Re: “How to Take Your Population Health Effort to the Next Level” by Bill Santamour in H&HN Daily, Dec. 2
As a hospital board member and a public health official, I think you are missing the fact that population health is not the sole responsibility of hospitals and health systems. It is a shared responsibility with public health. Data has always been critical, but hospitals shouldn’t be trying to get it and use it in a vacuum.
In the past, hospitals and health systems could focus solely on what happened within their four walls, get paid for treating illness and disease, and not worry about the overall health and wellness of the communities they served or were located in. In contrast, public health was supposed to be “moving the needle” on the community’s health with very limited funding and often little or no buy-in, support or involvement from the rest of the health system.
The new paradigm is that we all must work together to improve population health, which is the way it should have been all along. The factors that influence health are so broad and diverse that it takes all of us — hospitals and health systems, public health and many other partners of all sorts — working together to turn the tide on Americans’ health and wellness.
— Anne Goon
IT’s Missing Linkage
Re: “Why Your Hospital Should Ditch Your IT System” by Joe Flower in H&HN Daily, Nov. 20
This is a great topic for the future of medicine. As a nurse manager in my facility, there are many discussions about interoperability, especially regarding ICD-10 and meaningful use. Most of our physicians are private-practicing clinicians, and there is a concern about primary care physicians and hospital physicians communicating, especially in preventing readmissions. I read a little about cloud-based interoperability and thought the concept made a lot of sense.

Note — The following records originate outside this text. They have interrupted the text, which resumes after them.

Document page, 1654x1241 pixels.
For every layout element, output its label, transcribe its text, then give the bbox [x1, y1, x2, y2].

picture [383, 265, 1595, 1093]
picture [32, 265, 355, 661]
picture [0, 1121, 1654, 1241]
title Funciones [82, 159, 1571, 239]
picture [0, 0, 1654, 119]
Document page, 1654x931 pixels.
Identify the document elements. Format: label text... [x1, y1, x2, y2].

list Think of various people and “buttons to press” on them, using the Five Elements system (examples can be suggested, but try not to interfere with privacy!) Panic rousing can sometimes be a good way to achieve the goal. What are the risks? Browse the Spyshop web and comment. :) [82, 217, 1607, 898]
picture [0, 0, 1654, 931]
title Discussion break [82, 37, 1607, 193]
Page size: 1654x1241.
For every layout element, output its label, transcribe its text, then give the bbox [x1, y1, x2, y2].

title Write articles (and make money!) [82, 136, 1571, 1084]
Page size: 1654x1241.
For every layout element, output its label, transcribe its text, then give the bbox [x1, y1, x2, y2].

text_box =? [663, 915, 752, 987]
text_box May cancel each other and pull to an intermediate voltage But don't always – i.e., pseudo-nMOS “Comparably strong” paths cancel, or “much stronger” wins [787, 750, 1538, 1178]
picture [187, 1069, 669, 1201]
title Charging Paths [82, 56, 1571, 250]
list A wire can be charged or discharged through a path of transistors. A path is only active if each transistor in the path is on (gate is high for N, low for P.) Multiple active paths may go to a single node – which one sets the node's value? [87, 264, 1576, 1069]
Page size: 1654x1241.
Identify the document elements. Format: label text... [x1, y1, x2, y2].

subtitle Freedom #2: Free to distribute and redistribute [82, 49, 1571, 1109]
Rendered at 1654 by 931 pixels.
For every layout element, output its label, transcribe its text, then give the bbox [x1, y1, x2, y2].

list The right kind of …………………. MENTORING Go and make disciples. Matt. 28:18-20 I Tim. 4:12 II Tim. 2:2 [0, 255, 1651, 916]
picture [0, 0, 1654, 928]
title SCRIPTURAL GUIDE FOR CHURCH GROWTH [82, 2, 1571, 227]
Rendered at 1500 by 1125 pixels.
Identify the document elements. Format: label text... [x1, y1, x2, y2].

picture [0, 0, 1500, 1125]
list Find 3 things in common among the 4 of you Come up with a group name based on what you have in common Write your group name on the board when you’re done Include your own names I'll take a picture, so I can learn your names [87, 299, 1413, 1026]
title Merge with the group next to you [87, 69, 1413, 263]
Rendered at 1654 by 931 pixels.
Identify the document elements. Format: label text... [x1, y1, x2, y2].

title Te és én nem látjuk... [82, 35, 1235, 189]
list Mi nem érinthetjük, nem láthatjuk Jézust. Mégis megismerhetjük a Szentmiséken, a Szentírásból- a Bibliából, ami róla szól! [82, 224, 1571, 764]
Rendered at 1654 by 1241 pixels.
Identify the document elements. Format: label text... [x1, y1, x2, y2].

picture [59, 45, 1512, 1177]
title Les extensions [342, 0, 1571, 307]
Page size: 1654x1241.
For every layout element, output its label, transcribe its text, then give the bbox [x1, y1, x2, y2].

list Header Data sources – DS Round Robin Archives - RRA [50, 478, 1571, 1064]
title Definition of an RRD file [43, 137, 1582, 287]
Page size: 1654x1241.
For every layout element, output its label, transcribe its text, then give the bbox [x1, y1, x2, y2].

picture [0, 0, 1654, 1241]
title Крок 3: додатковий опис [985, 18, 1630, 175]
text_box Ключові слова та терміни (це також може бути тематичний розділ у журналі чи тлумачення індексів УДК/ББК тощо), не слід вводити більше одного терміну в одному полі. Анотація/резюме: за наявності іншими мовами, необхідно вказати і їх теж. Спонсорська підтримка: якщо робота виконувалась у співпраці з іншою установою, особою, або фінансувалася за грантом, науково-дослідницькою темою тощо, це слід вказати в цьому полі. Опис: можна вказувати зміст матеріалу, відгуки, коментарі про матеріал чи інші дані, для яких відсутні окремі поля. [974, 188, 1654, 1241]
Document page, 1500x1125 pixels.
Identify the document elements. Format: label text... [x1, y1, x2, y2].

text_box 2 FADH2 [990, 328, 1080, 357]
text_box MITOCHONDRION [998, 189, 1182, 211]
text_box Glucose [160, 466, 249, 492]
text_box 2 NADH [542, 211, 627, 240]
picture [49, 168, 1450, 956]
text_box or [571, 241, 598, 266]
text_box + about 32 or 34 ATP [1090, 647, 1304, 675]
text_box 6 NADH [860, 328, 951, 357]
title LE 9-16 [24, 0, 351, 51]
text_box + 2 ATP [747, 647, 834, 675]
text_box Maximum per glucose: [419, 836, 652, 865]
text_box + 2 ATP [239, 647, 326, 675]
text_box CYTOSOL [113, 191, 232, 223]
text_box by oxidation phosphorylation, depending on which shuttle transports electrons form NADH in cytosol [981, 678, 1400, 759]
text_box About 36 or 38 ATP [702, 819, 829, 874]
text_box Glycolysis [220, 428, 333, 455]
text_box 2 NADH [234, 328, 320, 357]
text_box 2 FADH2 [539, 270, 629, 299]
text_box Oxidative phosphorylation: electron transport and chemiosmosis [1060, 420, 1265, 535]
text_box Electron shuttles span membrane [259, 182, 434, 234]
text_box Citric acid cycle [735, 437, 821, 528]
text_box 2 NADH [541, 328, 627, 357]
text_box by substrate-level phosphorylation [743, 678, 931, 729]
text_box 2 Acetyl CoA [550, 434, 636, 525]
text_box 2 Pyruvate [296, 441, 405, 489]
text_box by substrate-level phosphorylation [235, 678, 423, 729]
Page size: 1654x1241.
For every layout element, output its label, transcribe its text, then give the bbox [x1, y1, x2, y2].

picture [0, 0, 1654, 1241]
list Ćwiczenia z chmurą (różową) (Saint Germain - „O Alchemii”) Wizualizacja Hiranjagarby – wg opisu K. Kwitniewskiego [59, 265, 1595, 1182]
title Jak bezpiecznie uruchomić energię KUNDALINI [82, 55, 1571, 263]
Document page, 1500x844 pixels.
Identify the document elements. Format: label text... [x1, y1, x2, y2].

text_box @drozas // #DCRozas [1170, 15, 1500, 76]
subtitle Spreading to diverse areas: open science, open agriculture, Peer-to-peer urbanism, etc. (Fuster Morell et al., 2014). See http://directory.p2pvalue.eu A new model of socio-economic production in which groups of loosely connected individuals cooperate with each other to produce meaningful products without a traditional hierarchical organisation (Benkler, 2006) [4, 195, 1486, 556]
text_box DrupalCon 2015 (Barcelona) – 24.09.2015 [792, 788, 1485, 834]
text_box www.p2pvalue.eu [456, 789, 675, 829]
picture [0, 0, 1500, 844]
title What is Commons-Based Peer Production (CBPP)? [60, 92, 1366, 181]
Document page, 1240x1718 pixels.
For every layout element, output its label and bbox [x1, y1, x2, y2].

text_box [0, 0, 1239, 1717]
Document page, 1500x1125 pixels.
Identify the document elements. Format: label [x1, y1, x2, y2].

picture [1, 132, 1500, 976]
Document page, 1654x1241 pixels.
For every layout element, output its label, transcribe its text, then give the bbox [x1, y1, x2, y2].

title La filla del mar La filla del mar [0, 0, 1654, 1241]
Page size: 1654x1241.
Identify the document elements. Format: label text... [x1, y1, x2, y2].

Our facility has created a QCIPN — Queen’s Clinically Integrated Physician Network — to address [the Institute for Healthcare Improvement’s Triple Aim] and this has also made us look at systems integration in electronic health records.
— Michael Morimoto
2 Reasons Antibiotics Are Misused
Re” Don’t Underestimate the Threat of Antibiotic Overuse” by Bill Santamour in H&HN Daily, Nov. 20
While antibiotics are often ordered in a “we’ve always done it that way” or “that is how I was trained” manner, my observation is the root cause of overuse is a twofold lack of solid evidence-based treatment.
First is that often prescribers are not current with the literature and research and that, coupled with antibiotics being frequently ordered without a culture and sensitivity taken before the drugs are given, leaves a shotgun approach where they hope to hit something.
Second is educating the patients on the current evidence, which requires practitioners and nurses keeping up with research and current literature, in order to mitigate patient demand for antibiotics. For example, a parent ... expects a script for antibiotics for their child’s sore throat or otitis, even though the odds are the problem is viral. Despite the evidence, some practitioners still will not take a stand of antibiotic stewardship, and merely pull out the prescription pad.
— Scott Farris, R.N.
Docs’ Role in Strategic Planning
Re: “Five Overlooked, Key Strategic Planning Considerations” by Paul Keckley in H&HN Daily, Dec. 1
All excellent points, but beware the trap of just doing without truly engaging the medical staff in the important discussions above. There is a difference, and simply employing or talking to or incenting or punishing physicians does not really engage them in the discussion.
— Gaspere Geraci
Arguing for Arguments
Re: “The Power of a Good Argument” by Dan Beckham in H&HN Daily, Dec. 16
Too often, taking on the “argument” gets one ostracized or isolated (been there, had that done to me), because the “politeness” culture is simply too strong. Clearly, it is up to leadership to model and encourage productive argument and systematically build the culture needed to support it.